(Study material Opens)

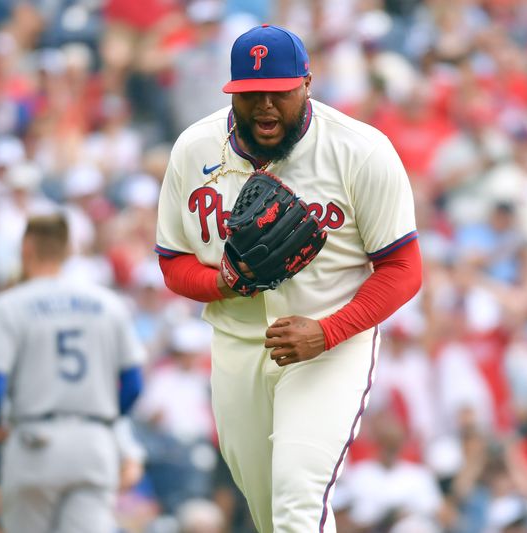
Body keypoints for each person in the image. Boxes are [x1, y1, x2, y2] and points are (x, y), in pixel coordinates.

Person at [154, 24, 422, 532]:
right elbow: (173, 261)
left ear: (307, 83)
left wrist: (328, 332)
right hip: (237, 346)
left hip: (330, 342)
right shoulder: (194, 149)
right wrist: (223, 282)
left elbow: (404, 270)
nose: (265, 107)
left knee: (298, 498)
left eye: (279, 92)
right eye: (251, 94)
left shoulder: (360, 150)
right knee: (270, 514)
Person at [0, 212, 146, 532]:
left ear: (26, 249)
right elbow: (133, 384)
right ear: (67, 251)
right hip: (94, 443)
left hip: (34, 441)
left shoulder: (11, 304)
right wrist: (104, 418)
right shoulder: (108, 303)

(Study material Closes)

What should appear is an exact copy of the lines from the one with "left shoulder: (360, 150)" through the end of the entries above, ends included, and no other text.

Problem solution
left shoulder: (360, 150)
right knee: (270, 514)
Person at [0, 212, 146, 532]:
left ear: (26, 249)
right elbow: (133, 384)
right ear: (67, 251)
right hip: (94, 443)
left hip: (34, 441)
left shoulder: (11, 304)
right wrist: (104, 418)
right shoulder: (108, 303)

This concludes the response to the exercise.